#### TASK TO CARRY OUT:
Of all the lines in the entries below, give again exactly those starting at the line containing "nterest. Receive" and ending at the line containing "to learn more", both ends included, and no others.

□ □ □ □

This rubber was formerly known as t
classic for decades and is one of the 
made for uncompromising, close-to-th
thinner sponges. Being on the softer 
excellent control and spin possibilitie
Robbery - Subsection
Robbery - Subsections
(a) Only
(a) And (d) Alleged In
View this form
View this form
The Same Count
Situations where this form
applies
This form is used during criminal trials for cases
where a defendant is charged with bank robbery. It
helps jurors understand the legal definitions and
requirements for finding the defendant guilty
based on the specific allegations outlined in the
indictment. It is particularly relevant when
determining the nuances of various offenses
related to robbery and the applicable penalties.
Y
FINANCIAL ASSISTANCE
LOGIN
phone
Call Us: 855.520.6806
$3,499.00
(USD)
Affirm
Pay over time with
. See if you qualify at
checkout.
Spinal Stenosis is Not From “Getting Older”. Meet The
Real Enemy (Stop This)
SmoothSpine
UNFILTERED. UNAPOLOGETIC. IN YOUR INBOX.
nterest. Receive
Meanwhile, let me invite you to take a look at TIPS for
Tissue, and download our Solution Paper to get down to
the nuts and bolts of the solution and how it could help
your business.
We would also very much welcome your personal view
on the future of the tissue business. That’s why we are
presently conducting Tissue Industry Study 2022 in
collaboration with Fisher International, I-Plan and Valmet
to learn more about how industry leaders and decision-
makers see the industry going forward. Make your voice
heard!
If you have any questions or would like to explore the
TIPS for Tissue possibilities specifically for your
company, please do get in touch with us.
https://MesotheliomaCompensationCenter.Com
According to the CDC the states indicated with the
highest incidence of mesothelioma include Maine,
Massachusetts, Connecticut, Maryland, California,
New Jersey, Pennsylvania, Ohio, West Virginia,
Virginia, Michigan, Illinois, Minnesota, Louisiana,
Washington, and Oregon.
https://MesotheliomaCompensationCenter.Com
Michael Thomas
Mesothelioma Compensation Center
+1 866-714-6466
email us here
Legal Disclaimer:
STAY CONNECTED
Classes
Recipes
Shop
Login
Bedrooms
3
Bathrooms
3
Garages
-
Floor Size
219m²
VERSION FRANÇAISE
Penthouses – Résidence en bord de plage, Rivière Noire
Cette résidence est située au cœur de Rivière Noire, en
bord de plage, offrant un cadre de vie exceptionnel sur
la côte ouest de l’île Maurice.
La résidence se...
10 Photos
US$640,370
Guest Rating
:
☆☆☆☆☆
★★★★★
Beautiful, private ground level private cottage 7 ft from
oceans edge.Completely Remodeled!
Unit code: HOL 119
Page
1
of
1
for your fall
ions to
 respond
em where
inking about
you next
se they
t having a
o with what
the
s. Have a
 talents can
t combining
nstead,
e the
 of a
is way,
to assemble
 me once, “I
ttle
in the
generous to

□ □ □ □

#### WRITTEN REPLY:
nterest. Receive
Meanwhile, let me invite you to take a look at TIPS for
Tissue, and download our Solution Paper to get down to
the nuts and bolts of the solution and how it could help
your business.
We would also very much welcome your personal view
on the future of the tissue business. That’s why we are
presently conducting Tissue Industry Study 2022 in
collaboration with Fisher International, I-Plan and Valmet
to learn more about how industry leaders and decision-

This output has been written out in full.